Erkennt, daß Ihr ein Stein von vielen seid in dem Lebenskreis dieser Erde. Beachtet das LICHT und nicht das Dunkel. Beachtet das Gute und nicht das Böse. Achtet auf Euer HERZ und auf das, was es Euch an Informationen und Wissen vermittelt. Bleibt bei Euch und bewertet nicht andere, sondern schenkt LICHT und Zuversicht, daß auch sie ihren Weg gehen.

Wir danken für die Fragen und danken für das, was Ihr hier erarbeitet, um anderen Menschen den Weg zu ebnen, damit sie erkennen, wie wichtig das Zusammenspiel von Körper, Geist und Seele ist. Man kann die Seele nicht ausschalten und nur als Schein von seiten der Kirche und gewissen Spinnern abtun.

Wir wünschen Euch für das bevorstehende weihnachtliche Lichterfest Harmonie. Möge es das LICHT in Euch erweitern und die Erkenntnis bringen, zu Euch selber zu kommen. Euch allen fehlt der Eintritt in Euch selber, die Ruhe in Euch und das Ankommen bei Euch. Das Insichgehen, das Hineinhorchen, um zu hören, was Eure Seele Euch sagen möchte, geht verloren. Achtet auf Euch und laßt Euch nicht so oft von Eurem Alltag einholen. Nur so könnt Ihr Eure Seele schützen und Euch befreien von den Angriffen, die um Euch herum geschehen.

Wir alle geleiten Euch in Frieden und in LIEBE durch diese festlichen Zeiten. Nutzt das Fest auch dazu, zu dem Urkern dieses Festes zu gelangen. Vergeßt nicht, weswegen Ihr dieses Fest feiert! Vergeßt nicht, daß der Sinn des Festes ein ganz wesentlicher ist. Wir alle begleiten Euch und wünschen Euch in diesem Sinne alles Liebe und freuen uns auf die Weihnachtssitzung. An dieser Sitzung wird eine hohe WESENHEIT teilnehmen. Wir freuen uns auf Eure Fragen und hoffen, daß Ihr in dieser Zeit die "TELEFONSCHNUR" sehr gut nutzt und uns die Möglichkeit gebt, auf Eure Seele einzuwirken, um Euch geistige NAHRUNG zu übermitteln. In diesem Sinne wünschen wir Euch noch einen guten Abend und hoffen auf viele Erkenntnisse, die Ihr in Eurem Leben umsetzen könnt.
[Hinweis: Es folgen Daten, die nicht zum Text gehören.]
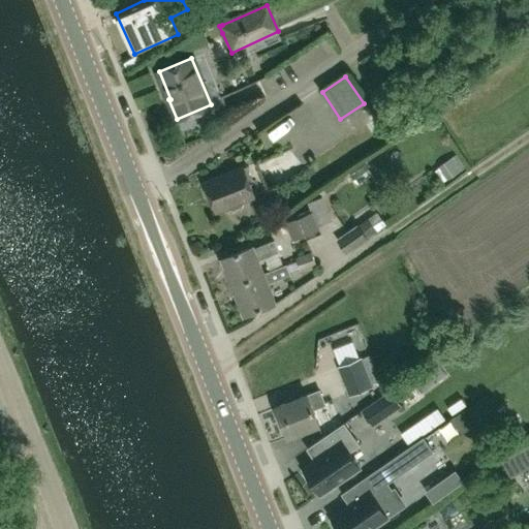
[(279,141),(302,129),(297,119),(274,130),(279,141)]
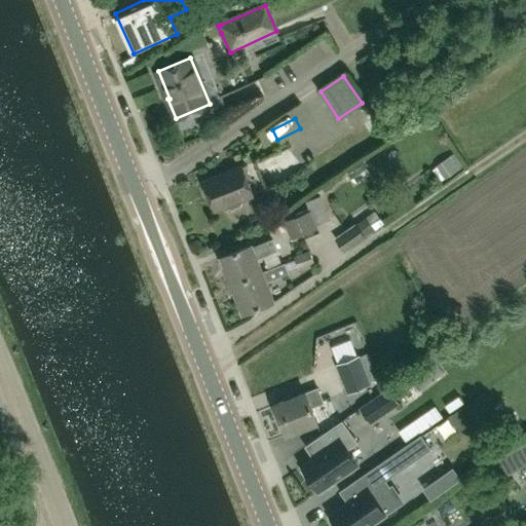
[(445,168),(450,179),(472,168),(466,157),(445,168)]
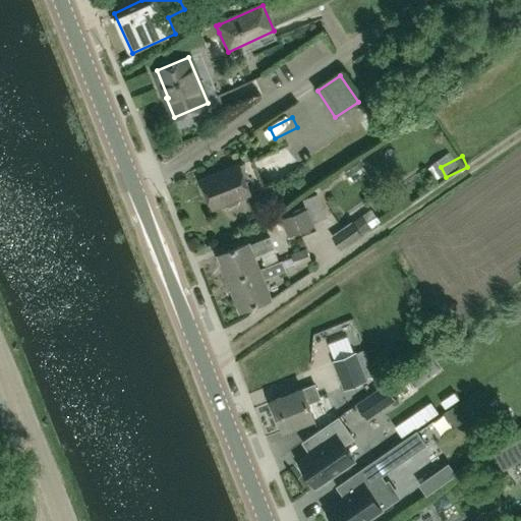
[(237,204),(238,199),(238,198),(249,193),(243,178),(247,176),(242,163),(200,179),(203,184),(201,187),(205,194),(208,195),(213,209),(225,204),(226,205),(229,207),(237,204)]
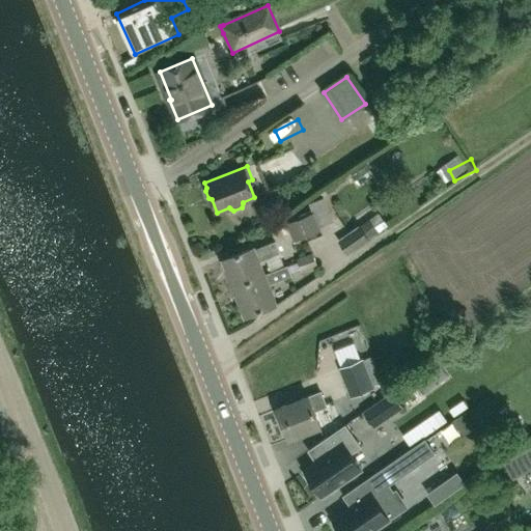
[(382,188),(391,183),(384,172),(374,177),(382,188)]
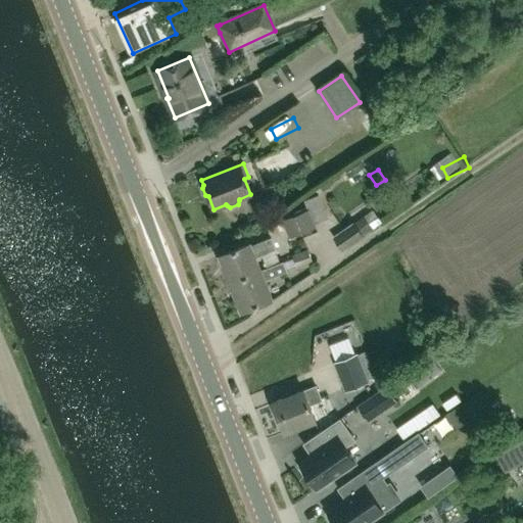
[(289,238),(316,227),(315,223),(327,218),(318,194),(302,200),(305,209),(282,220),(289,238)]
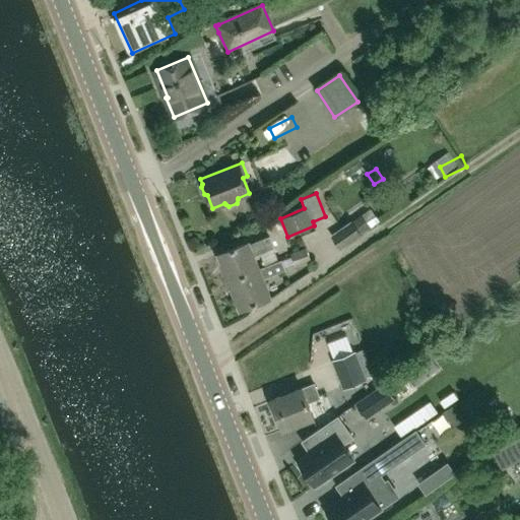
[(330,235),(339,248),(379,220),(370,208),(330,235)]
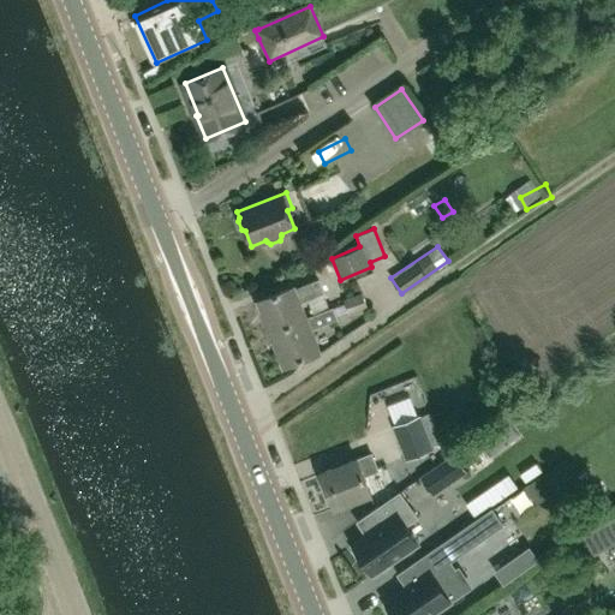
[(294,285),(257,299),(270,333),(306,318),(306,317),(308,317),(302,302),(324,292),(320,279),(296,287),(294,285)]
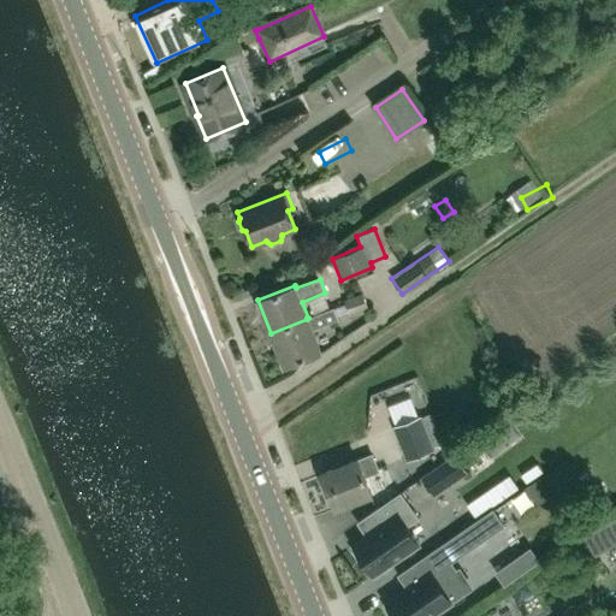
[(349,315),(368,308),(363,294),(344,301),(349,315)]
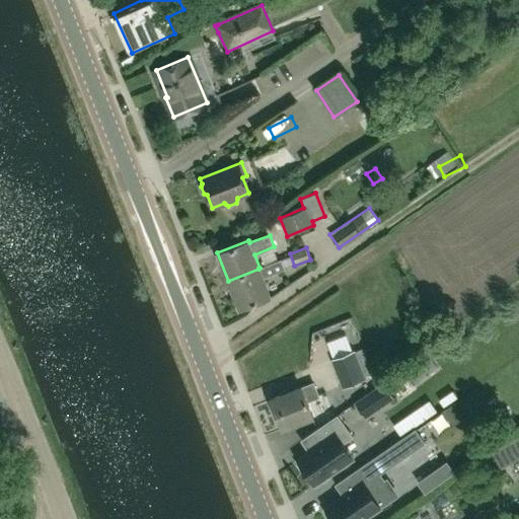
[(270,297),(263,278),(285,269),(281,258),(260,268),(258,268),(258,269),(228,281),(239,309),(270,297)]
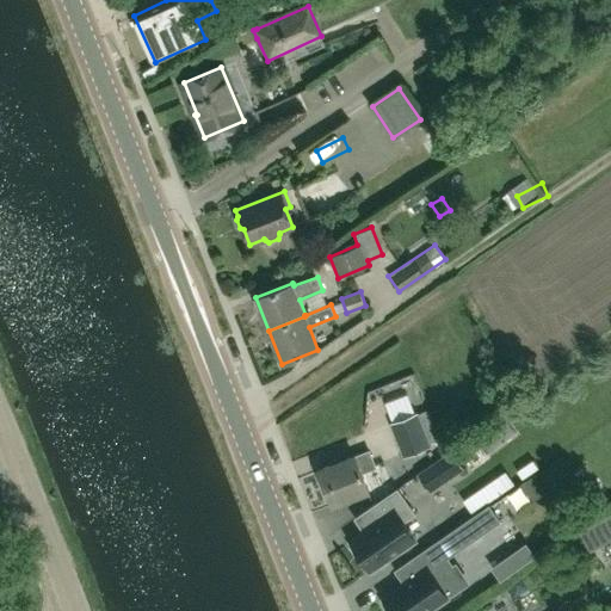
[(403,456),(430,445),(417,412),(390,423),(403,456)]
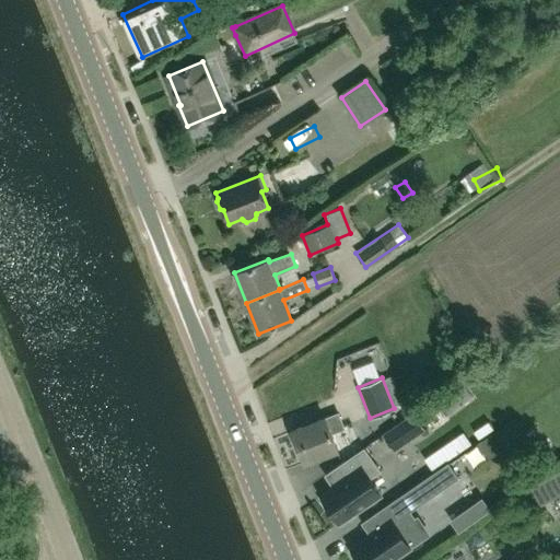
[(343,428),(338,412),(324,418),(324,417),(290,431),(304,464),(338,450),(331,433),(343,428)]
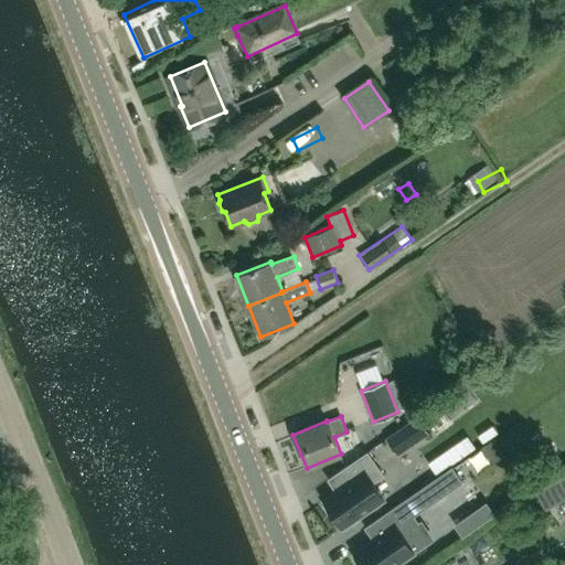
[(417,416),(385,438),(397,456),(429,434),(417,416)]
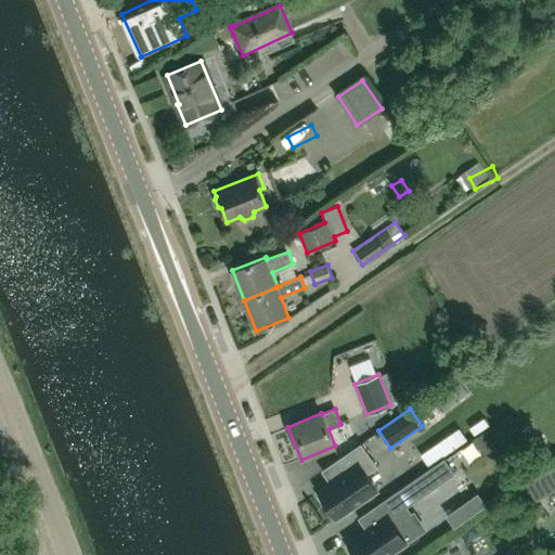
[(319,492),(321,495),(318,498),(328,513),(332,511),(337,517),(375,491),(364,475),(375,467),(360,444),(337,460),(346,473),(319,492)]
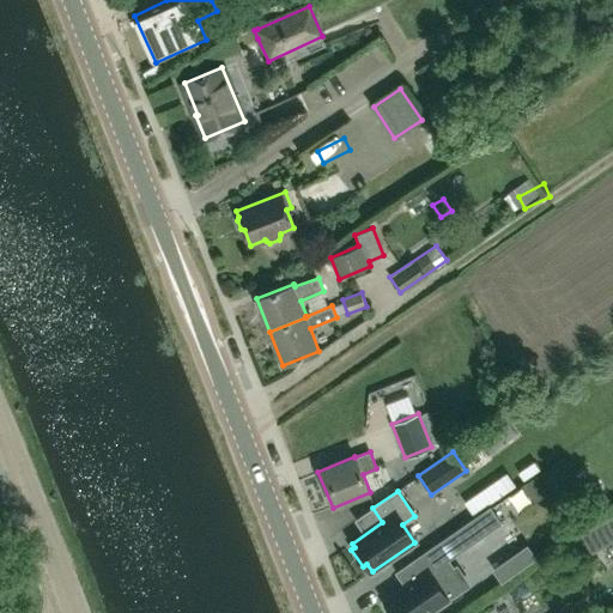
[(462,526),(473,541),(502,522),(491,507),(462,526)]
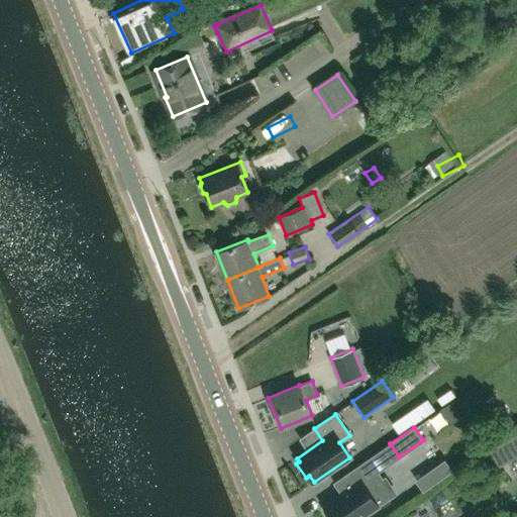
[(499,467),(516,456),(516,436),(515,434),(489,448),(499,467)]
Wir beenden diese Sitzung im Namen des VATERS, des SCHÖPFERS dieser Erde und im Namen von JESUS CHRISTUS, der Euch hier auf Erden gezeigt und gelehrt hat, wie die göttlichen GESETZE wahrzunehmen und zu verbreiten sind. Wir alle unterliegen diesen göttlichen GESETZEN und SEINEM göttlichen SCHUTZ.

Denkt über das Geschriebene nach!

Jeder von Euch ziehe daraus seine Lehre.
 
 

In LIEBE, EUPHENIUS und das TEAM.
 
 
 
Danksagung und Verabschiedung durch den Arbeitskreis.